Where the listing below has a line with "C CARNEGIE |", write out exactly that line and every line after it, stopping after the line with "13 APR 89 |".
[DATA EXTRACTS — start]
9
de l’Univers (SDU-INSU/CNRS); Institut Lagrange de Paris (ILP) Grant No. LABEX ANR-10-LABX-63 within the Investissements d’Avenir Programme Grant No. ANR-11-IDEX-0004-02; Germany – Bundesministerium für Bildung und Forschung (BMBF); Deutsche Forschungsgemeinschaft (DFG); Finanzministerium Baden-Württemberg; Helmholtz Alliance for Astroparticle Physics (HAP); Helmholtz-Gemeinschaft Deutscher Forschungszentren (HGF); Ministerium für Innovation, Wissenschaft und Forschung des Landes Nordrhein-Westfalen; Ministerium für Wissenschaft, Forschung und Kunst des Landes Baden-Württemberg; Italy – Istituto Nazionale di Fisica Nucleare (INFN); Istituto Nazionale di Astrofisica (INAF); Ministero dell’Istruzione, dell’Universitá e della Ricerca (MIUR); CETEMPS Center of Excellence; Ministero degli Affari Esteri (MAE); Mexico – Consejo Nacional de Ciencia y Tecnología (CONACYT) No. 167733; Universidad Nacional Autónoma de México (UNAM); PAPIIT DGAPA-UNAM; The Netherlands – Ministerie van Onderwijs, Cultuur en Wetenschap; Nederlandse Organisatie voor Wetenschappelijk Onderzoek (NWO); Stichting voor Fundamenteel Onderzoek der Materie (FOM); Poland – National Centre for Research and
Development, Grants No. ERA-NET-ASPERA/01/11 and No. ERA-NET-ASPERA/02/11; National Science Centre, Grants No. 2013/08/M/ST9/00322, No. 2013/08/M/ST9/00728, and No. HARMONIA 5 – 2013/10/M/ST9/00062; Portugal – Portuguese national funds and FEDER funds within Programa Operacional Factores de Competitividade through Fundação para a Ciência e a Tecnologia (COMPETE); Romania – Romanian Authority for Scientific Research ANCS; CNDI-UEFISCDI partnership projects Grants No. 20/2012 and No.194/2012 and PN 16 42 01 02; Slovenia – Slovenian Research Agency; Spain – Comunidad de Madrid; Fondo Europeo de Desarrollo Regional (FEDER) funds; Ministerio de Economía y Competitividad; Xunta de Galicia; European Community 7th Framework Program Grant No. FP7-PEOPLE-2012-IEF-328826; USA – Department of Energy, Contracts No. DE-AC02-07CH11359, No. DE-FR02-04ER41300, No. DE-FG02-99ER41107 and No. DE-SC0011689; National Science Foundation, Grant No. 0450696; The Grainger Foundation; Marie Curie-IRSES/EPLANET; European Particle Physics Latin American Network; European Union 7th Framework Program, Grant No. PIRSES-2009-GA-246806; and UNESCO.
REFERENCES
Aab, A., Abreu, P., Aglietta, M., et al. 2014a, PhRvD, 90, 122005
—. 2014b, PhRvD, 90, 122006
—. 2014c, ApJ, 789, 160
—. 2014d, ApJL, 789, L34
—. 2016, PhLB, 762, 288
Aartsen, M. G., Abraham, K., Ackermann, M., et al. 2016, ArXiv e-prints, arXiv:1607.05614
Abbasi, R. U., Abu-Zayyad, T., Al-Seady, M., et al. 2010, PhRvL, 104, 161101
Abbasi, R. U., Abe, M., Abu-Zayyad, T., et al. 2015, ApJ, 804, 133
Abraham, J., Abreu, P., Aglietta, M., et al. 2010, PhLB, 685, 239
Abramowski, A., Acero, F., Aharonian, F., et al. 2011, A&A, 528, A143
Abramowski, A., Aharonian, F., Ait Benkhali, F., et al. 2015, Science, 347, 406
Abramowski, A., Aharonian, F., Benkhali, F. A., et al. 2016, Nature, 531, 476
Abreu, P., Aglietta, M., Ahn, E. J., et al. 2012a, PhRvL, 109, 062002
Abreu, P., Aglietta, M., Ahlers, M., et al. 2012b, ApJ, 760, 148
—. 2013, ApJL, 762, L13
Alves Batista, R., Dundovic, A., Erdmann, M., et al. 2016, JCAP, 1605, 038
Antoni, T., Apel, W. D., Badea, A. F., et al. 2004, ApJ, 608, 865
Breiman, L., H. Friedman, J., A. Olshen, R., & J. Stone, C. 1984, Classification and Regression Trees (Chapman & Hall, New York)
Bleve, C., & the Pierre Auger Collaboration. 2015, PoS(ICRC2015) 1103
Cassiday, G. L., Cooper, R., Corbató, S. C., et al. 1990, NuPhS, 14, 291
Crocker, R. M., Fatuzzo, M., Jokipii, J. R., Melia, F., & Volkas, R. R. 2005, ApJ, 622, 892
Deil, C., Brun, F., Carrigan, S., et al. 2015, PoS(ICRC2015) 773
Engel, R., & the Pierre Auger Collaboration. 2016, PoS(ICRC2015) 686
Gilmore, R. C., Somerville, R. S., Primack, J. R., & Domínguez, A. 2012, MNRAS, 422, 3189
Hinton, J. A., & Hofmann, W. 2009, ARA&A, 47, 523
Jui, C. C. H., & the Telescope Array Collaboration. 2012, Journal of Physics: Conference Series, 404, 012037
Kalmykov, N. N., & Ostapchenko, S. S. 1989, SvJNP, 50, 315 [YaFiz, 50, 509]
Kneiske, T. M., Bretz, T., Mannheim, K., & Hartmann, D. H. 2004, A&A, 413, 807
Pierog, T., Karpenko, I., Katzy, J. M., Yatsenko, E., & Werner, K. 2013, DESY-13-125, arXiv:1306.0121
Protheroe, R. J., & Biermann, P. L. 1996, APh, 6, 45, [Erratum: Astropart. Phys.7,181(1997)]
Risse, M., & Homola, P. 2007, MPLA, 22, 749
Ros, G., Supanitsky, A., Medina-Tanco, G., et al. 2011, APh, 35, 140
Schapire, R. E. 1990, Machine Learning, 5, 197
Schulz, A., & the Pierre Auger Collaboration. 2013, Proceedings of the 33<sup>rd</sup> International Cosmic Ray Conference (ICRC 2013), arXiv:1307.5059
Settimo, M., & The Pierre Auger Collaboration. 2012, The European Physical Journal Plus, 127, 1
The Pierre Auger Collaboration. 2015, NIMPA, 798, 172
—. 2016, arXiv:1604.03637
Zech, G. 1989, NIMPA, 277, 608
[DATA EXTRACTS — finish]
[DATA EXTRACTS — start]
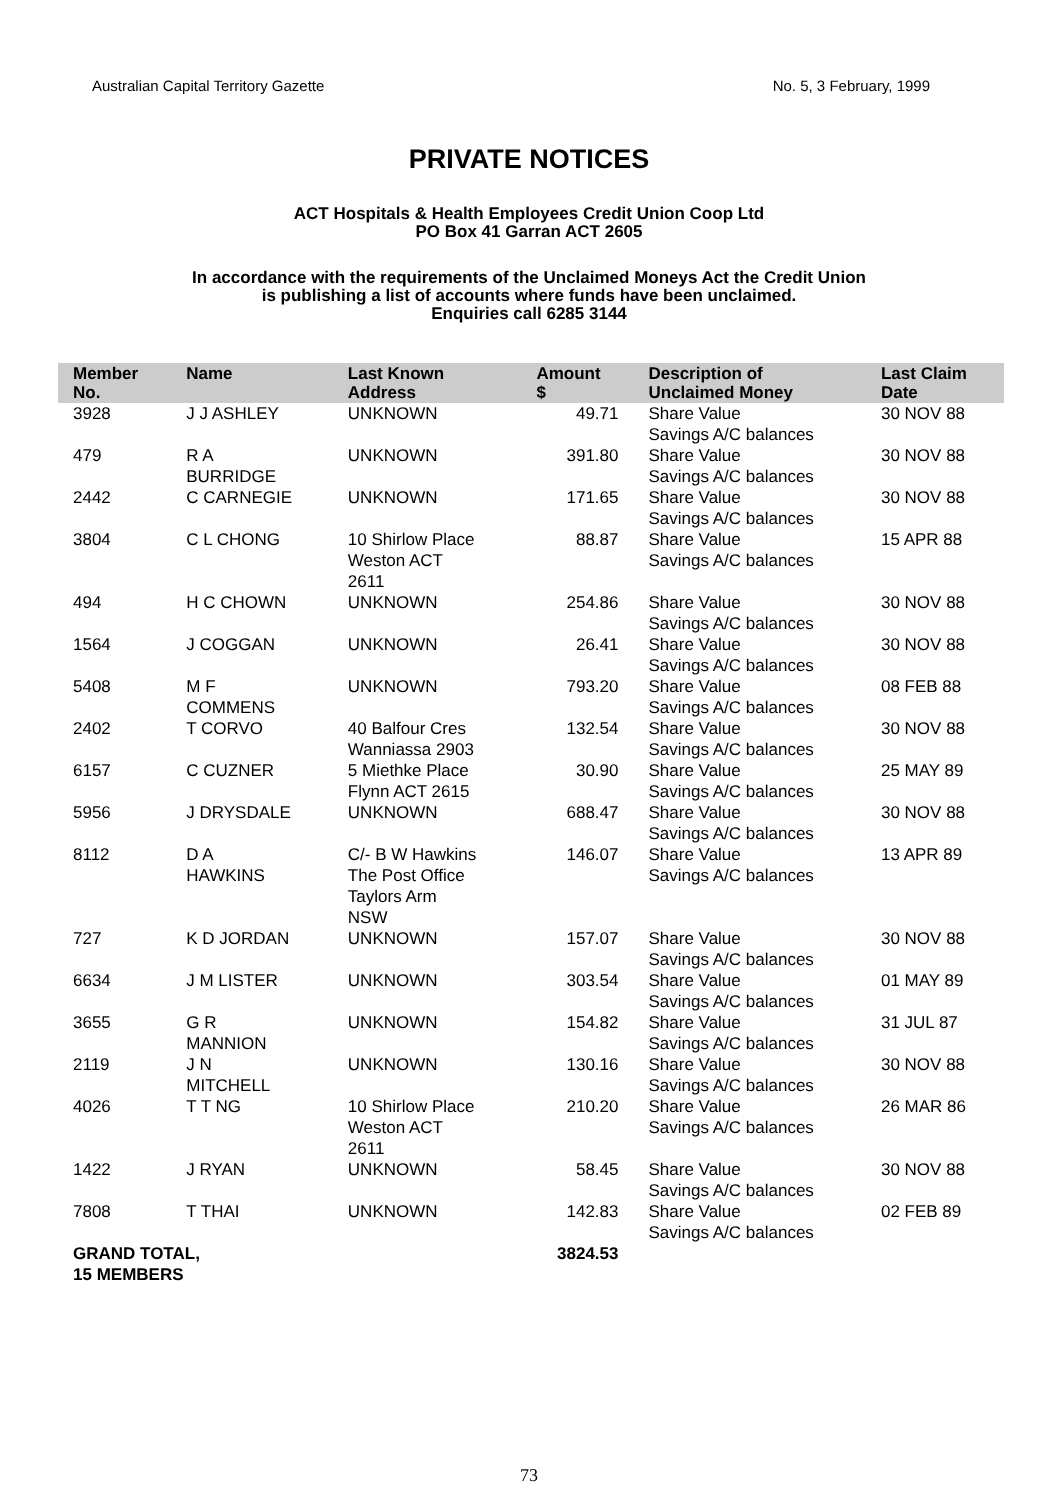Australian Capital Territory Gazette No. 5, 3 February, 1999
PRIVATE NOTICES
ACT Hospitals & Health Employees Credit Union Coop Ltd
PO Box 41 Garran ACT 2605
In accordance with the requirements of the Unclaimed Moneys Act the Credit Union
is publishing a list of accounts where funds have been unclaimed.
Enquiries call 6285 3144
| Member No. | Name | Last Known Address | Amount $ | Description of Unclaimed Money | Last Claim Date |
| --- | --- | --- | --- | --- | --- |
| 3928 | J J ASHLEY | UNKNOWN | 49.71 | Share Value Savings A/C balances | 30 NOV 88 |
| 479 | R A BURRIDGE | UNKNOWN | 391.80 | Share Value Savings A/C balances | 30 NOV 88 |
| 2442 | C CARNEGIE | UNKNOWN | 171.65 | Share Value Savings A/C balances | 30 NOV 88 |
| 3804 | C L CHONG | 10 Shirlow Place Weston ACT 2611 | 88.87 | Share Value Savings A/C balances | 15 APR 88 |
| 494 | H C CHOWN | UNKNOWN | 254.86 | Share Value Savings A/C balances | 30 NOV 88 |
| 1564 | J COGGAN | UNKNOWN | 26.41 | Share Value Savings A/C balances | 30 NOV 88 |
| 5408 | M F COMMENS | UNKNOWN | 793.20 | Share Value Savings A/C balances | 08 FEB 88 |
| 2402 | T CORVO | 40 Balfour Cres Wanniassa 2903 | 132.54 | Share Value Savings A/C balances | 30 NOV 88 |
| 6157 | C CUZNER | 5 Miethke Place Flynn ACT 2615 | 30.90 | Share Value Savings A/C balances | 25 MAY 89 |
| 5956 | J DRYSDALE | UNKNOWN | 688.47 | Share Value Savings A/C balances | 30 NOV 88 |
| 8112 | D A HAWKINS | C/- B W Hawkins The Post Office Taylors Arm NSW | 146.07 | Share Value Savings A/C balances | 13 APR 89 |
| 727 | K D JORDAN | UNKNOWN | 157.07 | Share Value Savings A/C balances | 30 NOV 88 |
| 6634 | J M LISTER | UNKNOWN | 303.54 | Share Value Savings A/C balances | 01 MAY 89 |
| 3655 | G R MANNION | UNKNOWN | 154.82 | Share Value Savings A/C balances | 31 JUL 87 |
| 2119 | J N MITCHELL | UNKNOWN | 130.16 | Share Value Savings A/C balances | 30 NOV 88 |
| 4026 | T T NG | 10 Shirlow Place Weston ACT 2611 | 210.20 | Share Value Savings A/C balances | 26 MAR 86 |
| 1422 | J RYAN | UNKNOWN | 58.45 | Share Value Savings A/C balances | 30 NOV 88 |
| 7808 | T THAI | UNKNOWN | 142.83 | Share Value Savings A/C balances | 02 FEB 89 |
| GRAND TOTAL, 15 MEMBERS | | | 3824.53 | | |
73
[DATA EXTRACTS — finish]
[DATA EXTRACTS — start]
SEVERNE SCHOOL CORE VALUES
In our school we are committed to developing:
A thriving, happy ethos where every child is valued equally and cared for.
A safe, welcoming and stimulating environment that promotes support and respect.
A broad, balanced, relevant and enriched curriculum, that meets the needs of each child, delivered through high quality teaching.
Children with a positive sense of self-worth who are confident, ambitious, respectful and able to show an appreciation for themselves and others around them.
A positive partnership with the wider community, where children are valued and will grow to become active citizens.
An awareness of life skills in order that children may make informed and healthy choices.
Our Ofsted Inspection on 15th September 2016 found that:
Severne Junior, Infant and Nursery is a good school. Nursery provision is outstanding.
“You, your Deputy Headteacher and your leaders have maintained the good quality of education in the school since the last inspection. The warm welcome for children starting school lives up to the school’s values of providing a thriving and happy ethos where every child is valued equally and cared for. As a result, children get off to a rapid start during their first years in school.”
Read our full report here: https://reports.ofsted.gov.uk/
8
[DATA EXTRACTS — finish]
THE COMPLETED TASK:
| 2442 | C CARNEGIE | UNKNOWN | 171.65 | Share Value Savings A/C balances | 30 NOV 88 |
| 3804 | C L CHONG | 10 Shirlow Place Weston ACT 2611 | 88.87 | Share Value Savings A/C balances | 15 APR 88 |
| 494 | H C CHOWN | UNKNOWN | 254.86 | Share Value Savings A/C balances | 30 NOV 88 |
| 1564 | J COGGAN | UNKNOWN | 26.41 | Share Value Savings A/C balances | 30 NOV 88 |
| 5408 | M F COMMENS | UNKNOWN | 793.20 | Share Value Savings A/C balances | 08 FEB 88 |
| 2402 | T CORVO | 40 Balfour Cres Wanniassa 2903 | 132.54 | Share Value Savings A/C balances | 30 NOV 88 |
| 6157 | C CUZNER | 5 Miethke Place Flynn ACT 2615 | 30.90 | Share Value Savings A/C balances | 25 MAY 89 |
| 5956 | J DRYSDALE | UNKNOWN | 688.47 | Share Value Savings A/C balances | 30 NOV 88 |
| 8112 | D A HAWKINS | C/- B W Hawkins The Post Office Taylors Arm NSW | 146.07 | Share Value Savings A/C balances | 13 APR 89 |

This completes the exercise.